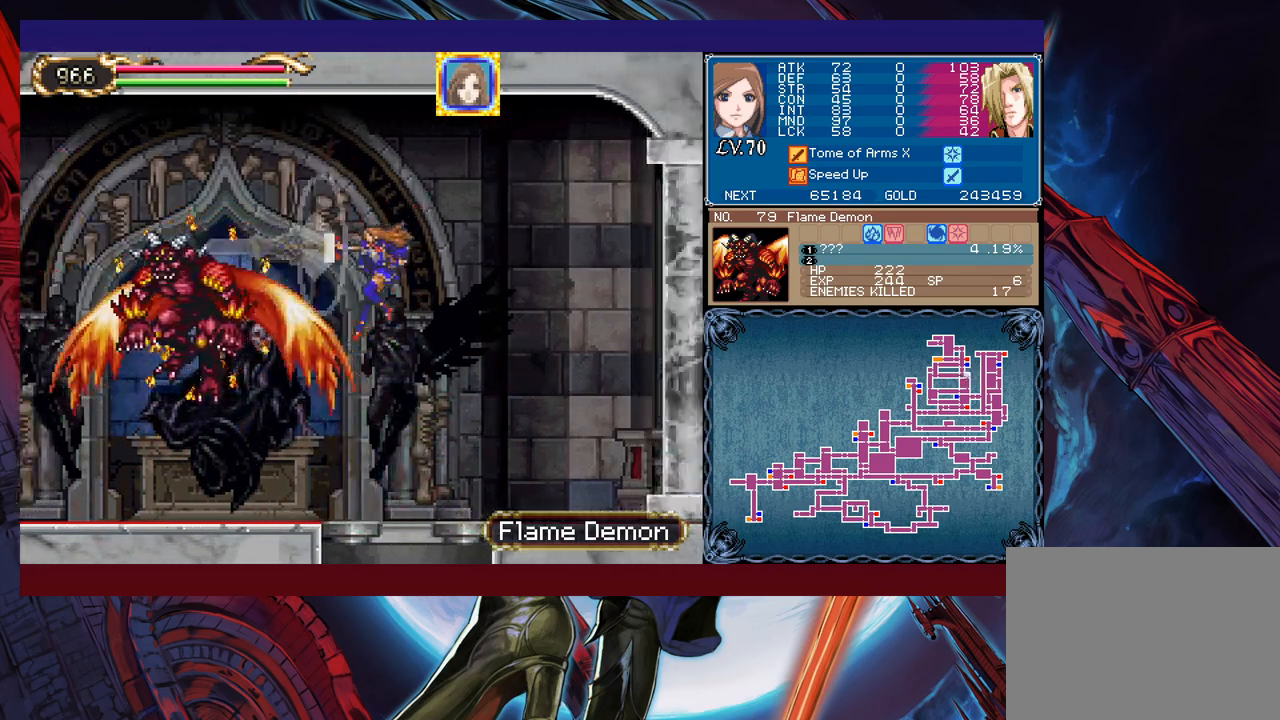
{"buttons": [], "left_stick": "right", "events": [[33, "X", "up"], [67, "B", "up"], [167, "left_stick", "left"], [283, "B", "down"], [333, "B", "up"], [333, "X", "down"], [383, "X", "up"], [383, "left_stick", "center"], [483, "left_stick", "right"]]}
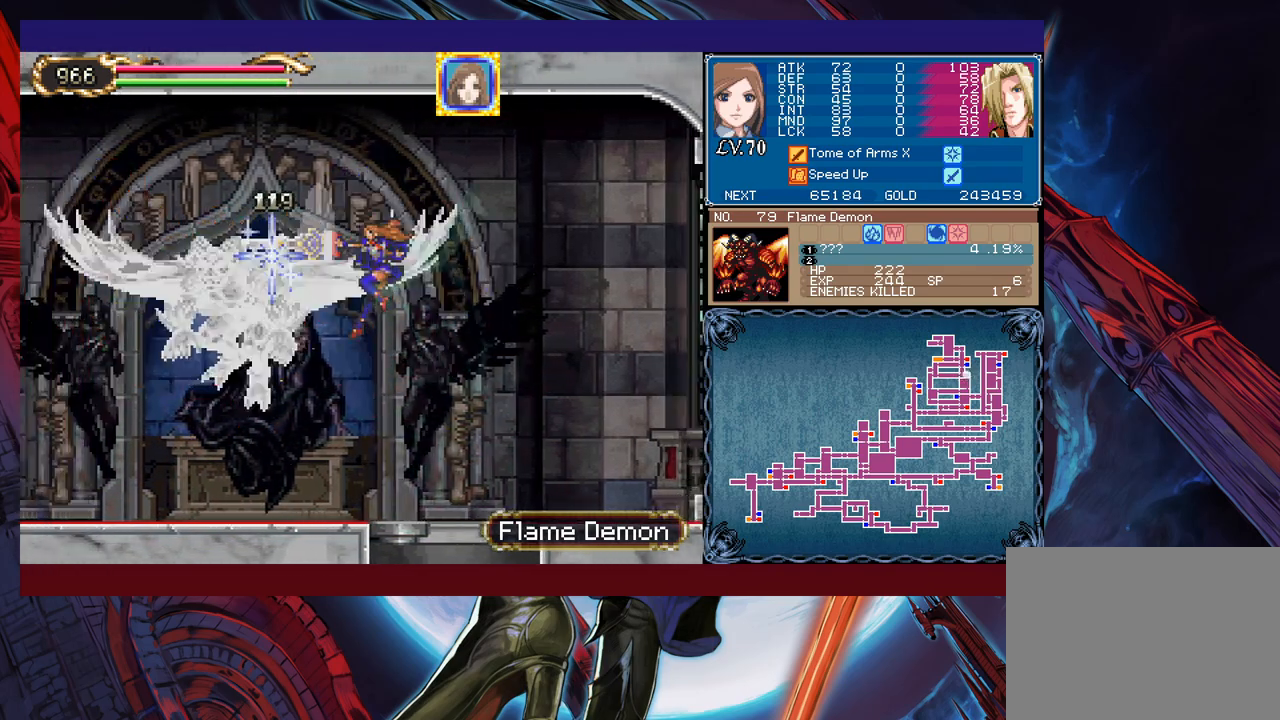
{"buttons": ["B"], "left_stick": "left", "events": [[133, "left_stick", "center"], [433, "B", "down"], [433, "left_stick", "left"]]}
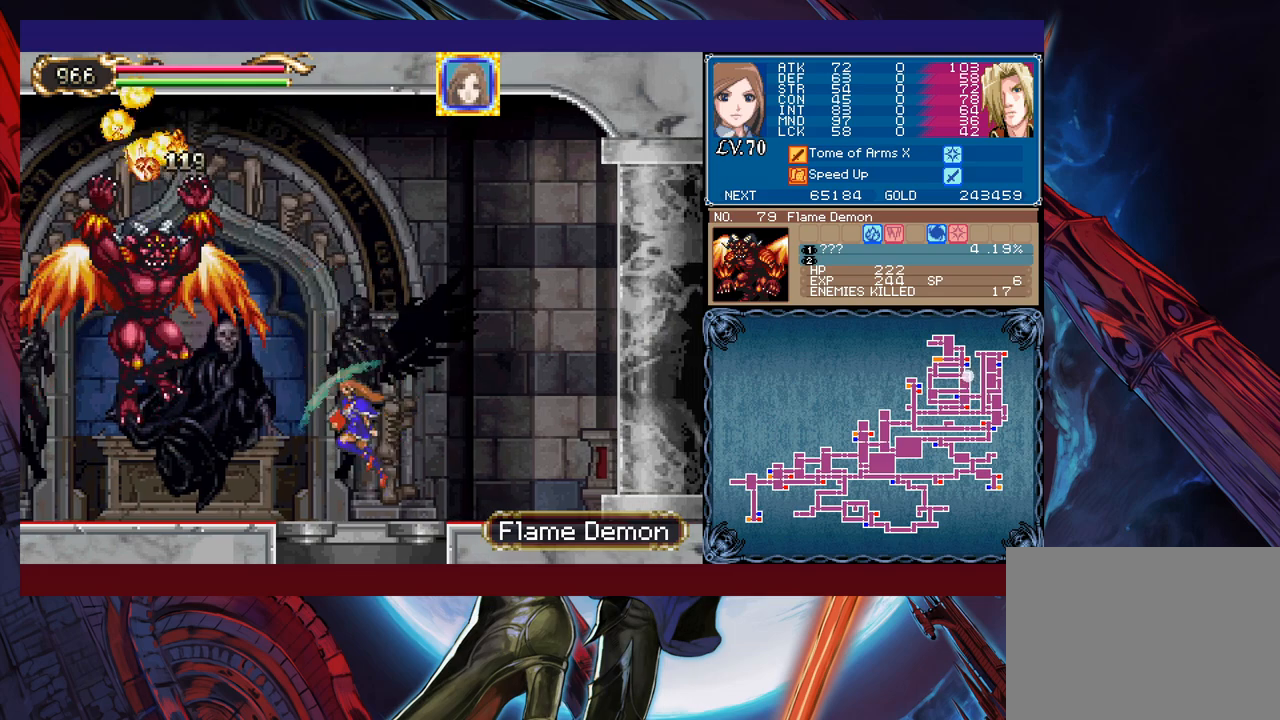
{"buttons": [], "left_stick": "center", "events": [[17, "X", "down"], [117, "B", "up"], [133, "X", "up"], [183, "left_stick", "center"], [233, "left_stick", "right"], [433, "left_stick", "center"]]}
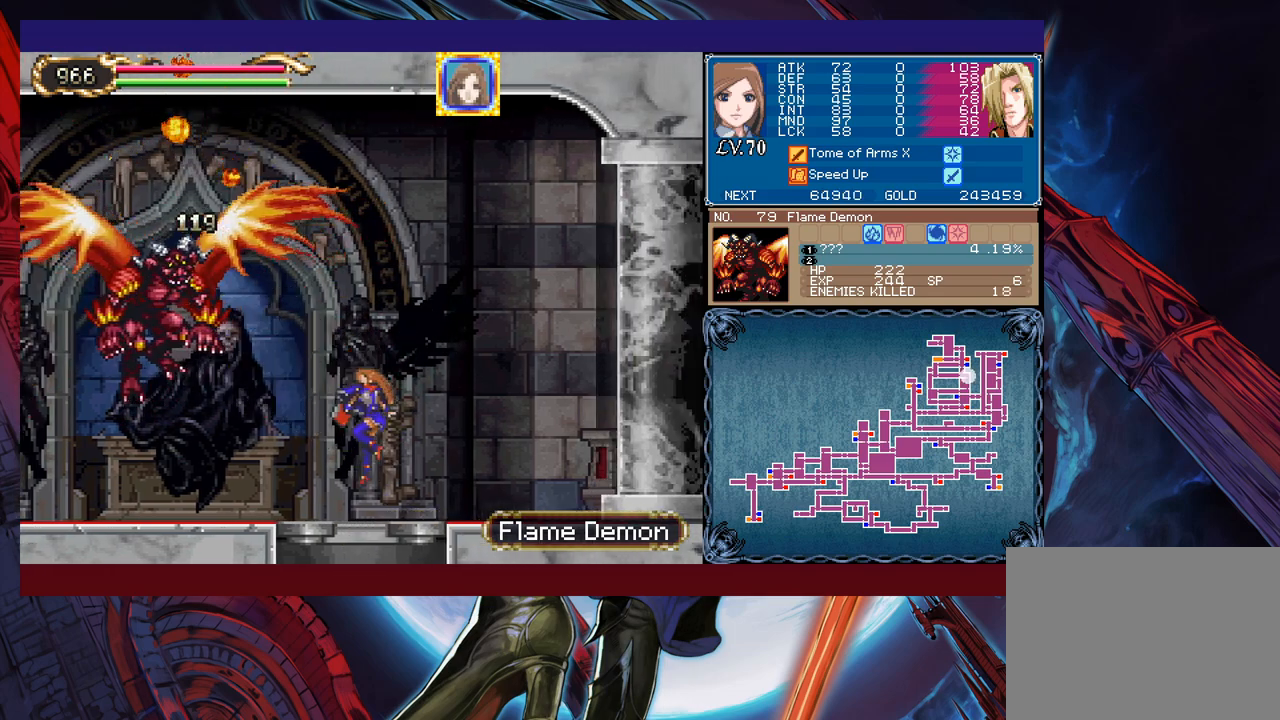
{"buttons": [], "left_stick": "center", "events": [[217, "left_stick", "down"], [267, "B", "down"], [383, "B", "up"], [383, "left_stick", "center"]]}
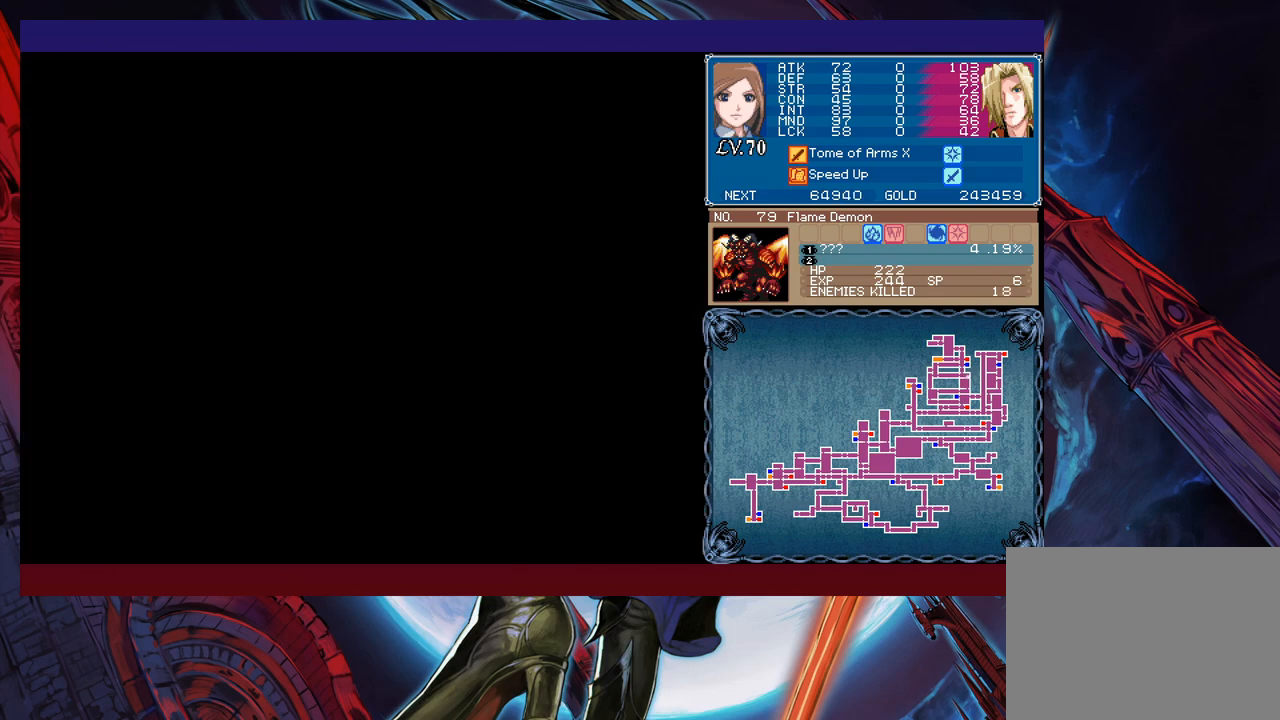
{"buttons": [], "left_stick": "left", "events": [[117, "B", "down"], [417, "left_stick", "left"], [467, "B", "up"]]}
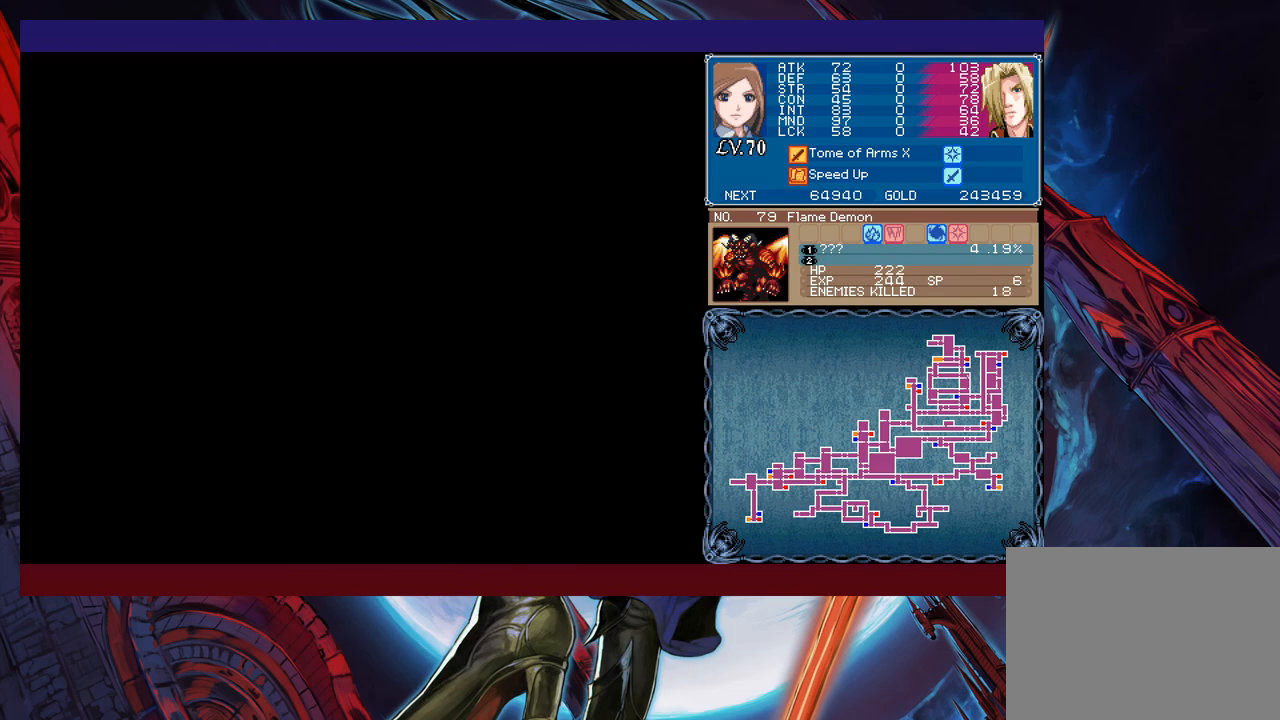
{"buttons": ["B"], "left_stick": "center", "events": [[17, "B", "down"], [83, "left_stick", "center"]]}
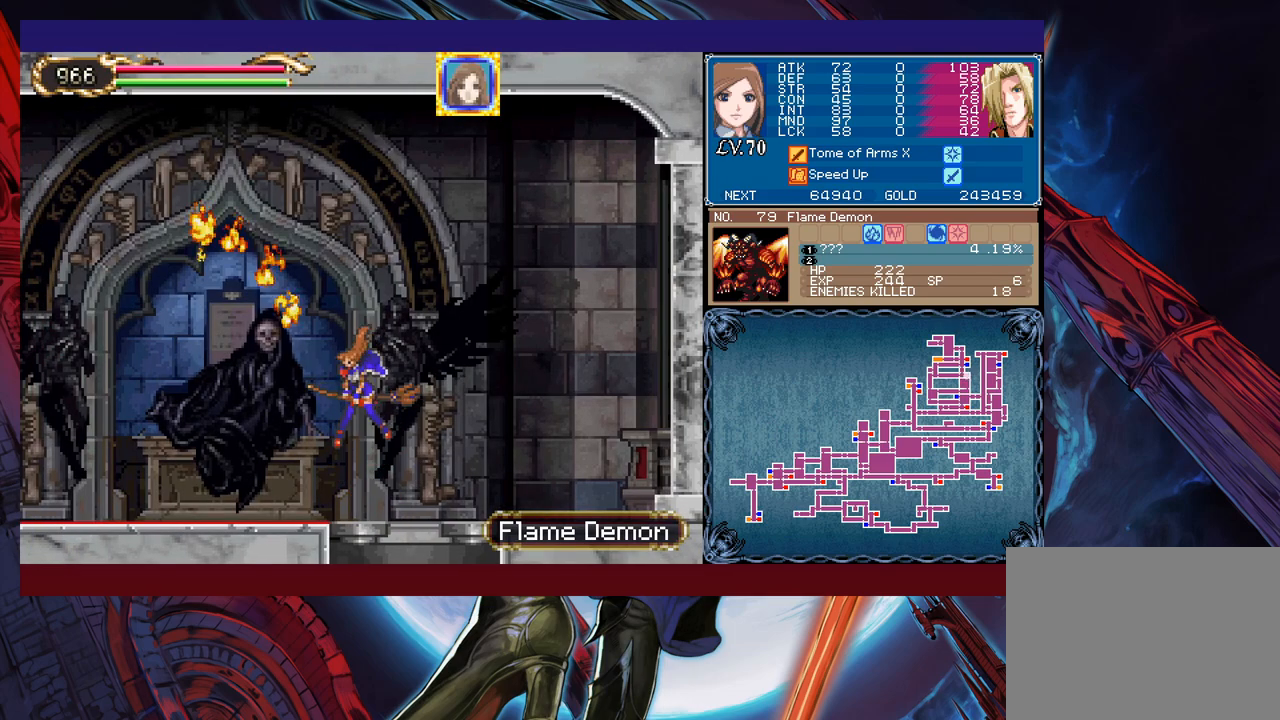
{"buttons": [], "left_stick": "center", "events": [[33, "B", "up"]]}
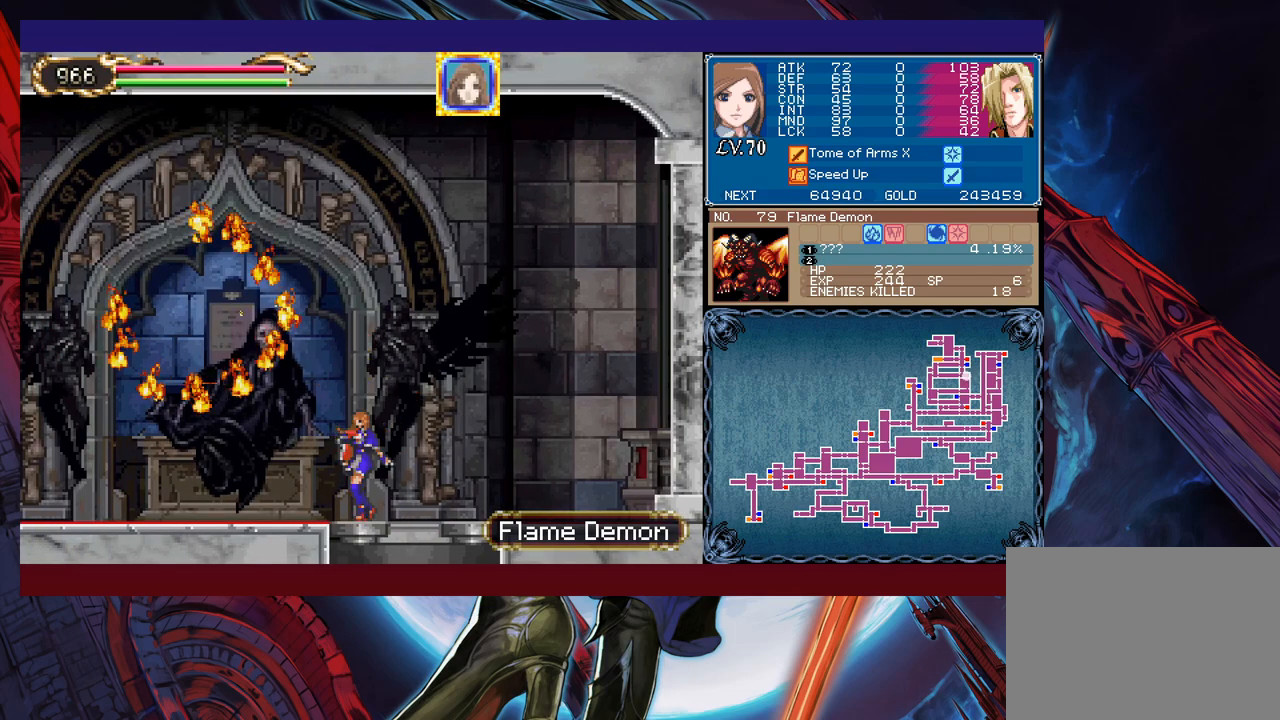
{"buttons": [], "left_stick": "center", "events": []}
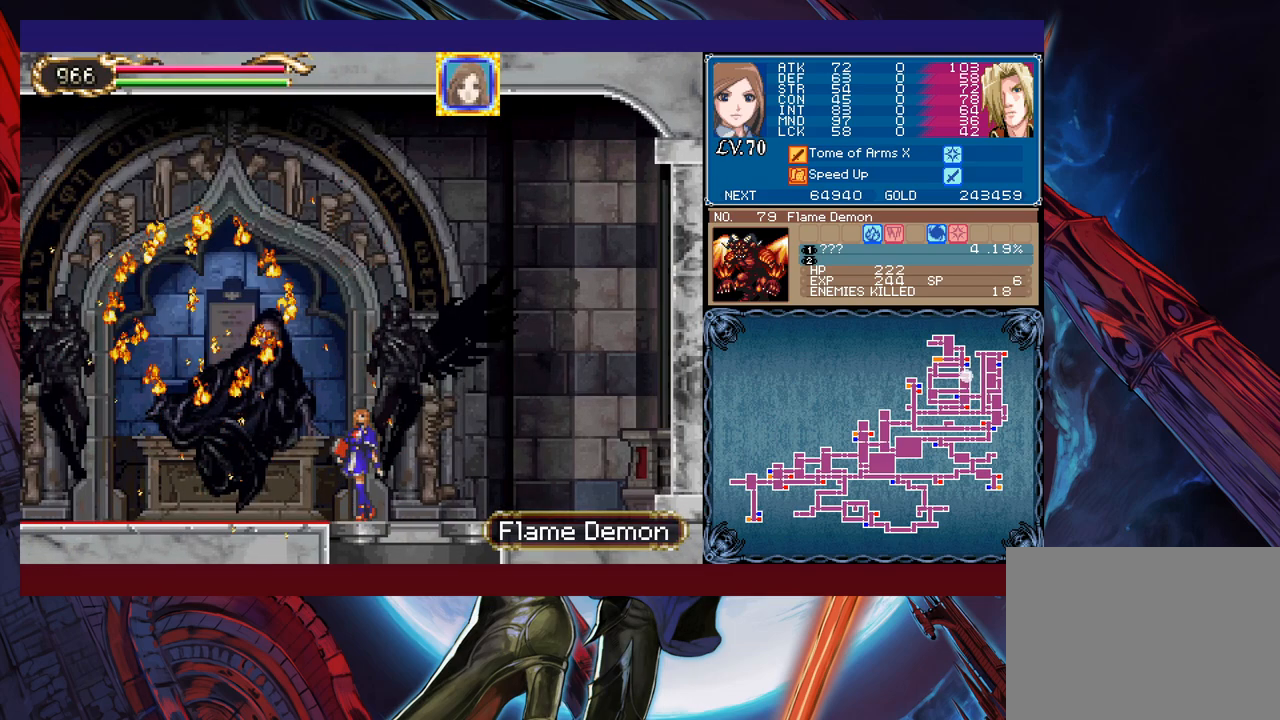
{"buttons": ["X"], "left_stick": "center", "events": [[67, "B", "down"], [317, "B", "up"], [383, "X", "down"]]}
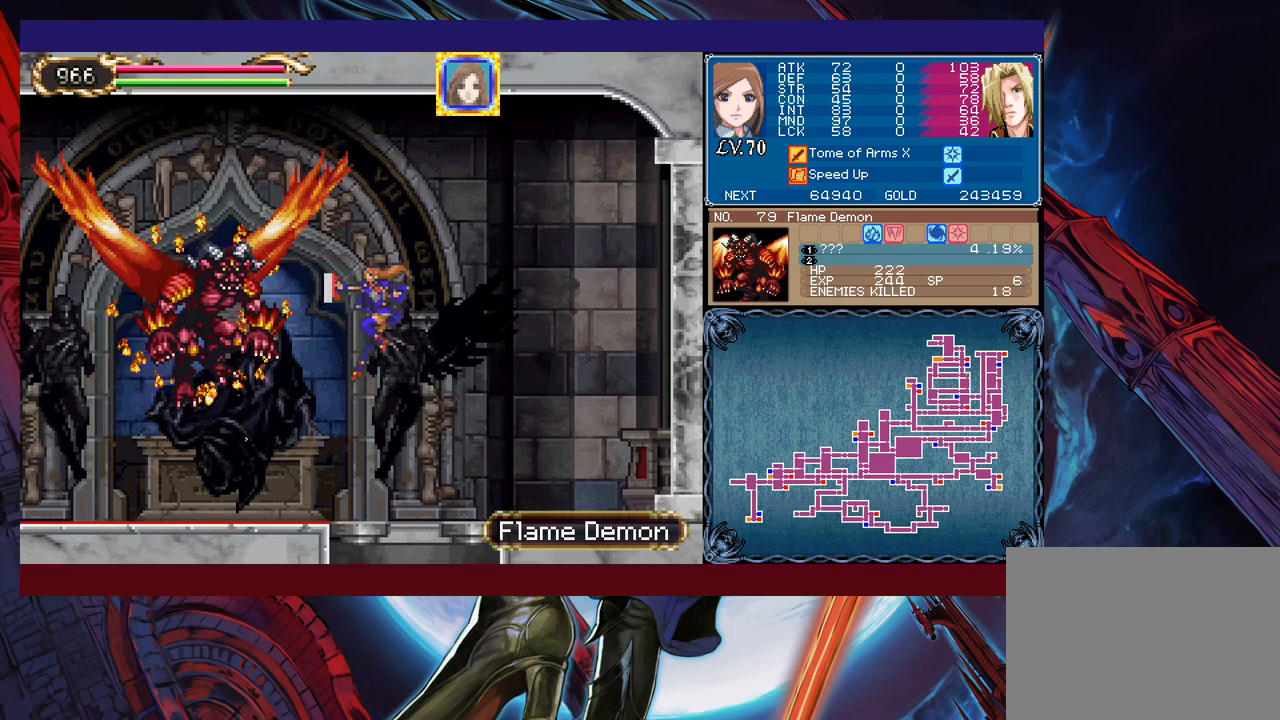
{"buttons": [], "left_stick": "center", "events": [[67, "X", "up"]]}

*****

Wherever "center" appears in the listing, report the line it is on.

{"buttons": [], "left_stick": "right", "events": [[33, "X", "up"], [67, "B", "up"], [167, "left_stick", "left"], [283, "B", "down"], [333, "B", "up"], [333, "X", "down"], [383, "X", "up"], [383, "left_stick", "center"], [483, "left_stick", "right"]]}
{"buttons": ["B"], "left_stick": "left", "events": [[133, "left_stick", "center"], [433, "B", "down"], [433, "left_stick", "left"]]}
{"buttons": [], "left_stick": "center", "events": [[17, "X", "down"], [117, "B", "up"], [133, "X", "up"], [183, "left_stick", "center"], [233, "left_stick", "right"], [433, "left_stick", "center"]]}
{"buttons": [], "left_stick": "center", "events": [[217, "left_stick", "down"], [267, "B", "down"], [383, "B", "up"], [383, "left_stick", "center"]]}
{"buttons": ["B"], "left_stick": "center", "events": [[17, "B", "down"], [83, "left_stick", "center"]]}
{"buttons": [], "left_stick": "center", "events": [[33, "B", "up"]]}
{"buttons": [], "left_stick": "center", "events": []}
{"buttons": ["X"], "left_stick": "center", "events": [[67, "B", "down"], [317, "B", "up"], [383, "X", "down"]]}
{"buttons": [], "left_stick": "center", "events": [[67, "X", "up"]]}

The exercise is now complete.